4. In the 2nd tetrahedral transition state: His 57 acts as an acid catalyst and donates H+ to ser oxygen and breaks down the transition step(similar to step 2)
5. N-terminal portion of the original substrate w/new C-terminus diffuses and the enzyme is regenerated

Question 25

The role of the oxyanion hole

Answer 25

-is within the active site of chymotrypsin and the transition state stabilized.

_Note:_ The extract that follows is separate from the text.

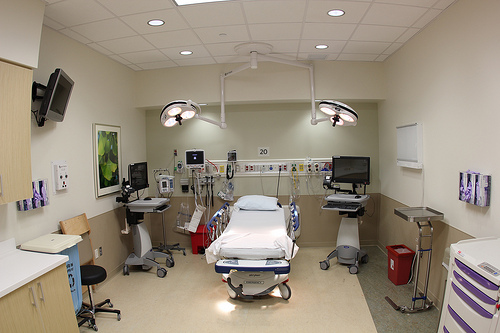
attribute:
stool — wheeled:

Forms 3 new H bonds

Question 26

proximity and orientation effects

Answer 26

increase of reactants and increase of frequency of collisions by bringing reacting groups into close proximity of the active site
-Substrates rotational motions freeze for proper orientation to bind to the enzyme

Question 27

The induced fit model

Answer 27

-Is the binding of a substrate to enzyme that triggers a conformational change at the active site enhancing catalysis and fully enclosing substrates.
-Glucose + ATP -(hetokinase) glucose-6-phosphate + ADP

Question 28

How similar are the sequences and structures of the three serine proteases are

Answer 28

-Chymotrypsin,Trypsin, and elastase positions of their catalytic residues in their active sites are identical and have very similar secondary + tertiary structures

Question 29

How different the active sites of the three serine proteases are and how these determine their specificity

Answer 29

-Chymotrypsin binding site= Ser and binds to large hydrophobic aromatic rings (Phe,Trg,Tyr)
-Trypsin binding site=Asp and binds to basic residues (Arg,Lys)
-Elastase binding site= Val +Thr on walls and binds to small hydrophobic residues(Ala,Gly)

Question 30

How the activity of proteases can be limited

Answer 30

-By their synthesis as inactive precursors are known as zymogens
-The action of small proteins that pose as substrates but are not hydrolyzed

Question 31

How zymogens of proteases are activated

Answer 31

-Trypsinogen is activated by the hydrolysis of the peptide bond between Lys 6 and Ile7. Trypsin then cleaves other zymogens including its own leading to auto-activation.

Question 32

How protease inhibitors limit the activity of proteases

Answer 32

-Protease inhibitors are small proteins that pose as substrates but are not hydrolyzed.
-BPTI is the protease inhibitor of trypsin and poses as the substrate
- Ser 195 of trypsin attacks peptide bind of Lys 15 of BPTI but the bond is not hydrolyzed and halts the formation of the 1st transition state.